*DATA RECORDS*:
- - -

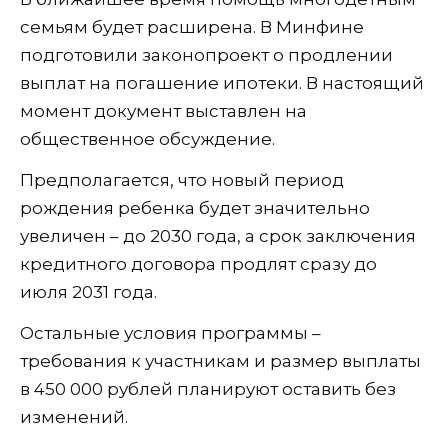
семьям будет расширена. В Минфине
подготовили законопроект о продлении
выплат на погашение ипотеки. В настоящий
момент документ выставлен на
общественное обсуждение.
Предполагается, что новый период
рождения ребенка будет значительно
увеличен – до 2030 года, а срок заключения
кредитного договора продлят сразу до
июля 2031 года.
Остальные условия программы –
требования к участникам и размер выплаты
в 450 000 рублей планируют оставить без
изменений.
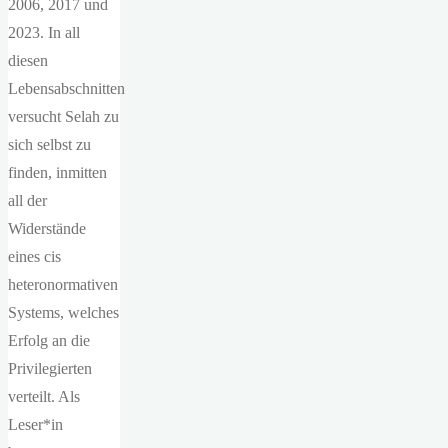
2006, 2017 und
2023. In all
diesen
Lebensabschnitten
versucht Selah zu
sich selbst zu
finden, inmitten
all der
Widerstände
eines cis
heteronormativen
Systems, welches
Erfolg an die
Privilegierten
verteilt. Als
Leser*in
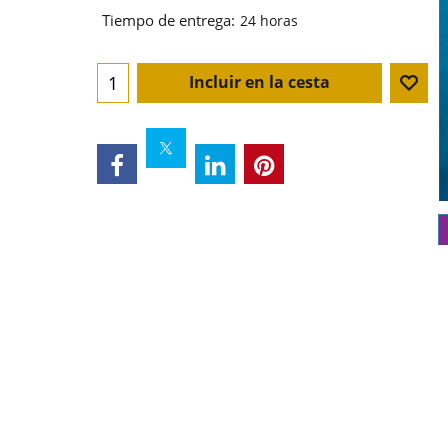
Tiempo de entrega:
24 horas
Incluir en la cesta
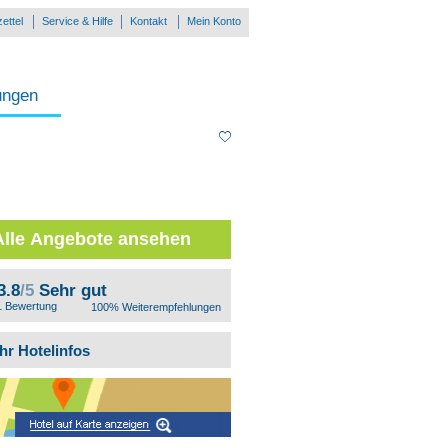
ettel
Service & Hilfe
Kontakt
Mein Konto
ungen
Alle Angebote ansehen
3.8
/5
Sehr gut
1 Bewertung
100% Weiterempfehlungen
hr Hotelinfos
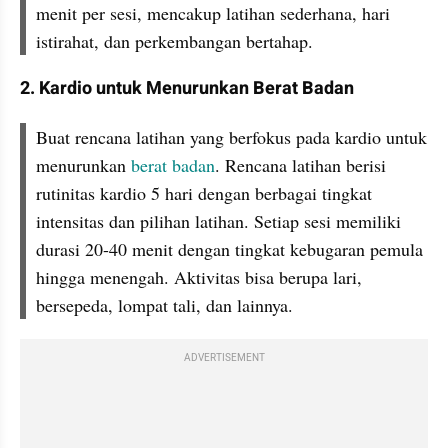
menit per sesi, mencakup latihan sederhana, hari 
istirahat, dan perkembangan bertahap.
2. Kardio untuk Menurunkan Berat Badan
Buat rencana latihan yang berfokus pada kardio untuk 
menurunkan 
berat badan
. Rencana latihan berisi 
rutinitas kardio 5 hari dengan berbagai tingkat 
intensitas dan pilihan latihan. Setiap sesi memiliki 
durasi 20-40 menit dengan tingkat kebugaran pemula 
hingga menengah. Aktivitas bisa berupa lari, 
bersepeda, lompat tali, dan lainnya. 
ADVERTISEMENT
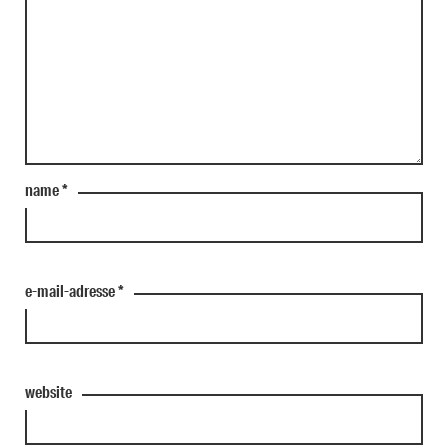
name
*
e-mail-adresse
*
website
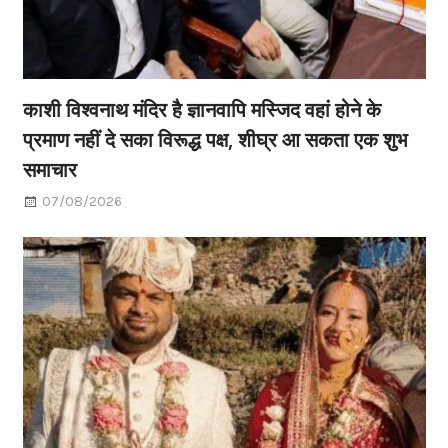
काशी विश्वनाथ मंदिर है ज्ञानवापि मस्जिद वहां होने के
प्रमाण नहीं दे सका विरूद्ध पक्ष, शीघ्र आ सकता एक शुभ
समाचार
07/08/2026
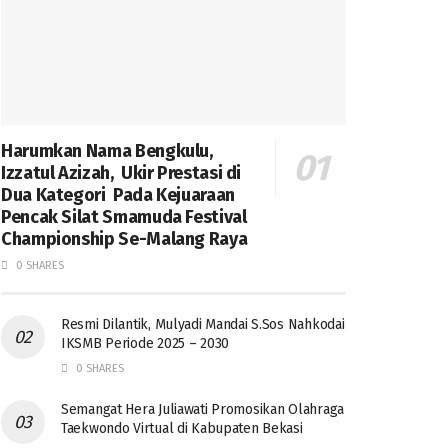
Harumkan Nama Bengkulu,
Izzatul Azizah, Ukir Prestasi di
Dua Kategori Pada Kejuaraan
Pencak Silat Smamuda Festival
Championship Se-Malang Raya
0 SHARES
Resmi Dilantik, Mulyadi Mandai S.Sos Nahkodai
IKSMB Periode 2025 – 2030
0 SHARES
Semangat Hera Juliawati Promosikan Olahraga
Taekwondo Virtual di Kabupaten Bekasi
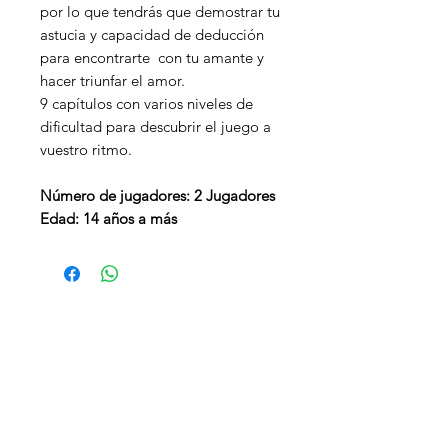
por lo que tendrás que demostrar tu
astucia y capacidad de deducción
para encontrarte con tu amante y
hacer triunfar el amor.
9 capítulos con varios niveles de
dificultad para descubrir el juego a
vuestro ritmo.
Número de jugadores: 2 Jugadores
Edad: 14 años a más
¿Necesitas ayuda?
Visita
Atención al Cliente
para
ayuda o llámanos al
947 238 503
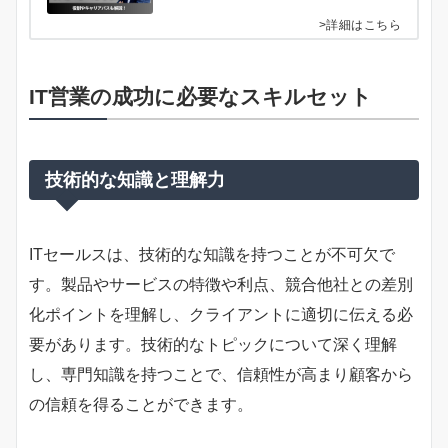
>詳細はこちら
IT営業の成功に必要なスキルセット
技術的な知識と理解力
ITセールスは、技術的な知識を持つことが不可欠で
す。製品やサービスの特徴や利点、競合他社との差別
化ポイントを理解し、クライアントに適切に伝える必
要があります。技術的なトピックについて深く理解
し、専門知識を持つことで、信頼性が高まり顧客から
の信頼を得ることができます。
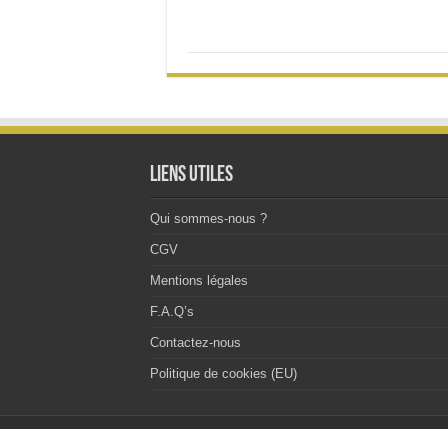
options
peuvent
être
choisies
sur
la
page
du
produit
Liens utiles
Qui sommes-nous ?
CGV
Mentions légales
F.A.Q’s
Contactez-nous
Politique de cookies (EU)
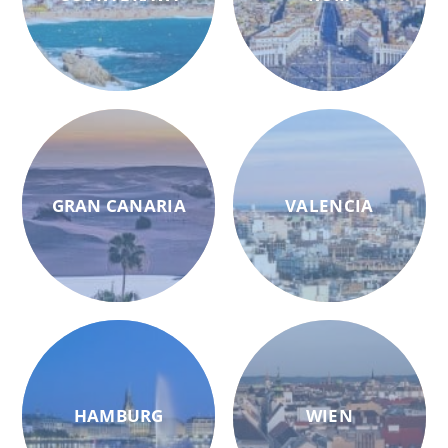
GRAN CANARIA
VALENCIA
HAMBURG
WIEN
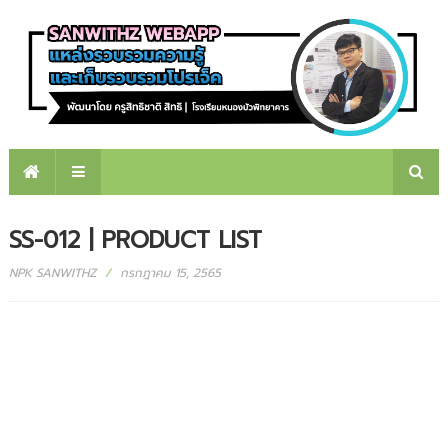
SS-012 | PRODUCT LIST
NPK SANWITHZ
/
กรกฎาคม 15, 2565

- - -

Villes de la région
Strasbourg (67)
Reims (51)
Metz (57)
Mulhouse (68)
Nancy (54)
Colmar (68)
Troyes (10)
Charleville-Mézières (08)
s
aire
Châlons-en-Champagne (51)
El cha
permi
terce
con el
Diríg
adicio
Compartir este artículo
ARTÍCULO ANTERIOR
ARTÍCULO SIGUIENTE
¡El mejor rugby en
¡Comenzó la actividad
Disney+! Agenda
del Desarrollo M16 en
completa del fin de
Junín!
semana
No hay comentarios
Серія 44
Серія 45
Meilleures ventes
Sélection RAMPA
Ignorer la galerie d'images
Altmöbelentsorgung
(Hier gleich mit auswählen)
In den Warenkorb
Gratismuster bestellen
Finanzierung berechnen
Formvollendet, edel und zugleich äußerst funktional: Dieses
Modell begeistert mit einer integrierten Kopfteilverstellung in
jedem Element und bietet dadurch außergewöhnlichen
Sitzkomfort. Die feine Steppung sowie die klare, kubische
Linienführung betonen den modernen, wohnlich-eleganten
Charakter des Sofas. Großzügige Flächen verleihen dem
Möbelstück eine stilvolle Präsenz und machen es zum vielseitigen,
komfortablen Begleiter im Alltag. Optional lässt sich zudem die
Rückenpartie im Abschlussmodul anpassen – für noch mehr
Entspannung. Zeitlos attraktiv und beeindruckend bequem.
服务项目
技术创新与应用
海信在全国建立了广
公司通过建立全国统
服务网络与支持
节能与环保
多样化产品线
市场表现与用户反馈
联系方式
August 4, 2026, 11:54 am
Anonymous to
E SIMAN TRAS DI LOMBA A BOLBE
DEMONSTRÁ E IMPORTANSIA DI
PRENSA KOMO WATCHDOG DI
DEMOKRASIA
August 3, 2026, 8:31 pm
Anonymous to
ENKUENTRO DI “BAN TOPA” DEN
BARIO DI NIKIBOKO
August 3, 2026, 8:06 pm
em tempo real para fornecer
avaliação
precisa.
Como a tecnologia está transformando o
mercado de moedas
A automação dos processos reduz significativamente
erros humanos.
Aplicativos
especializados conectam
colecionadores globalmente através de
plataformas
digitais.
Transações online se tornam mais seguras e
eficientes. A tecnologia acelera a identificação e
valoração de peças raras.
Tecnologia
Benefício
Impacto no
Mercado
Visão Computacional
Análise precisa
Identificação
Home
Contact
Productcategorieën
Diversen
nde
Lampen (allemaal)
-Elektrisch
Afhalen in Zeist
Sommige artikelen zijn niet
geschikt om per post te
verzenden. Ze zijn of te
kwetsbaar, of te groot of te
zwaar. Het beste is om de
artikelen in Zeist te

- - -

*INSTRUCTION*:
Pick out every line in the listing above that contains the word "tingkat", and copy each of those lines.

*RESULT OF THIS TASK*:
rutinitas kardio 5 hari dengan berbagai tingkat 
durasi 20-40 menit dengan tingkat kebugaran pemula 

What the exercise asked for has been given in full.